Page-level text extractions
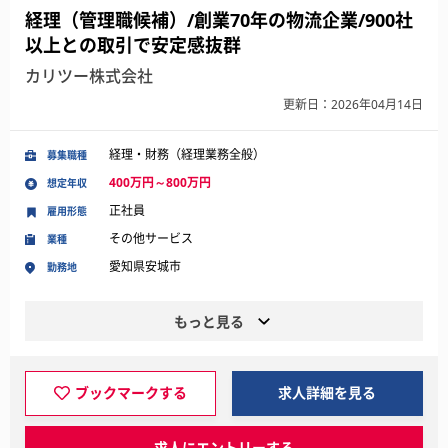
経理（管理職候補）/創業70年の物流企業/900社
以上との取引で安定感抜群
カリツー株式会社
更新日：2026年04月14日
経理・財務（経理業務全般）
募集職種
400万円～800万円
想定年収
正社員
雇用形態
その他サービス
業種
愛知県安城市
勤務地
もっと見る
ブックマークする
求人詳細を見る
求人にエントリーする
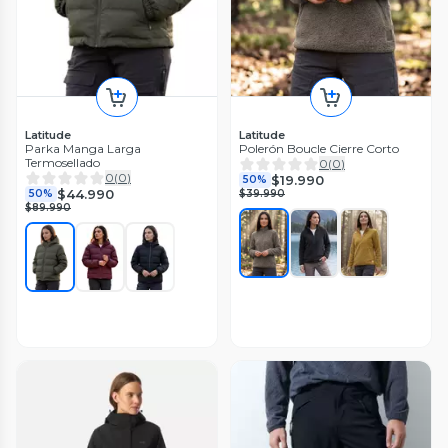
Latitude
Latitude
Parka Manga Larga
Polerón Boucle Cierre Corto
Termosellado
0
(
0
)
0
(
0
)
$19.990
50%
$44.990
50%
$39.990
$89.990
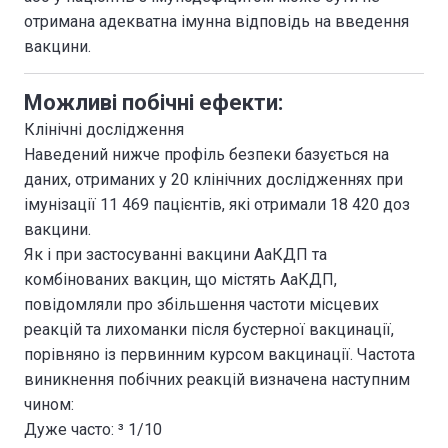
отримана адекватна імунна відповідь на введення
вакцини.
Можливі побічні ефекти:
Клінічні дослідження
Наведений нижче профіль безпеки базується на
даних, отриманих у 20 клінічних дослідженнях при
імунізації 11 469 пацієнтів, які отримали 18 420 доз
вакцини.
Як і при застосуванні вакцини АаКДП та
комбінованих вакцин, що містять АаКДП,
повідомляли про збільшення частоти місцевих
реакцій та лихоманки після бустерної вакцинації,
порівняно із первинним курсом вакцинації. Частота
виникнення побічних реакцій визначена наступним
чином:
Дуже часто: ³ 1/10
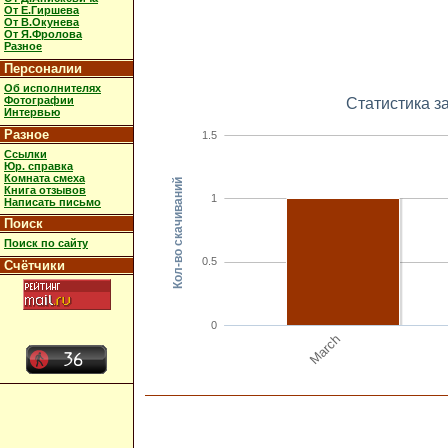
От Е.Гиршева
От В.Окунева
От Я.Фролова
Разное
Персоналии
Об исполнителях
Фотографии
Статистика з
Интервью
Разное
1.5
Ссылки
Юр. справка
Комната смеха
Кол-во скачиваний
Книга отзывов
1
Написать письмо
Поиск
Поиск по сайту
0.5
Счётчики
0
March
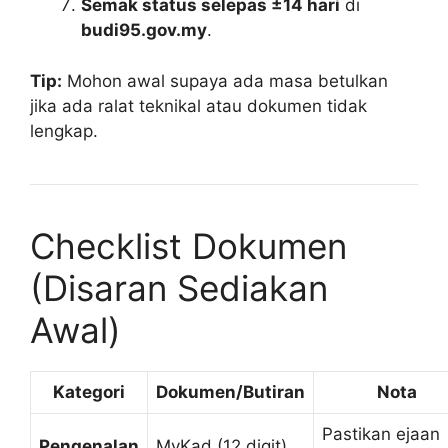
Semak status selepas ±14 hari
di
budi95.gov.my
.
Tip:
Mohon awal supaya ada masa betulkan
jika ada ralat teknikal atau dokumen tidak
lengkap.
Checklist Dokumen
(Disaran Sediakan
Awal)
Kategori
Dokumen/Butiran
Nota
Pastikan ejaan
Pengenalan
MyKad (12 digit)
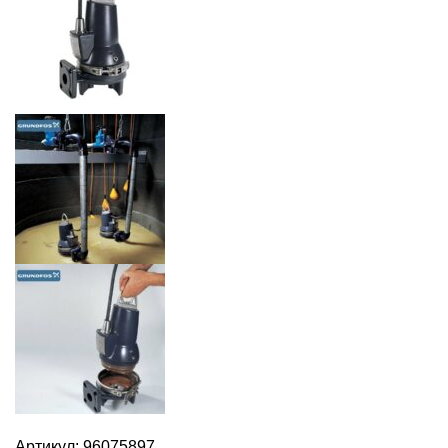
Артикул:
96075897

(TO DO) For the lines above, output exactly those from the line containing "Клінічні дослідження" through the line containing "реакцій та лихоманки", and skip the others.

(RESPONSE FOR THIS EXERCISE)
Клінічні дослідження
Наведений нижче профіль безпеки базується на
даних, отриманих у 20 клінічних дослідженнях при
імунізації 11 469 пацієнтів, які отримали 18 420 доз
вакцини.
Як і при застосуванні вакцини АаКДП та
комбінованих вакцин, що містять АаКДП,
повідомляли про збільшення частоти місцевих
реакцій та лихоманки після бустерної вакцинації,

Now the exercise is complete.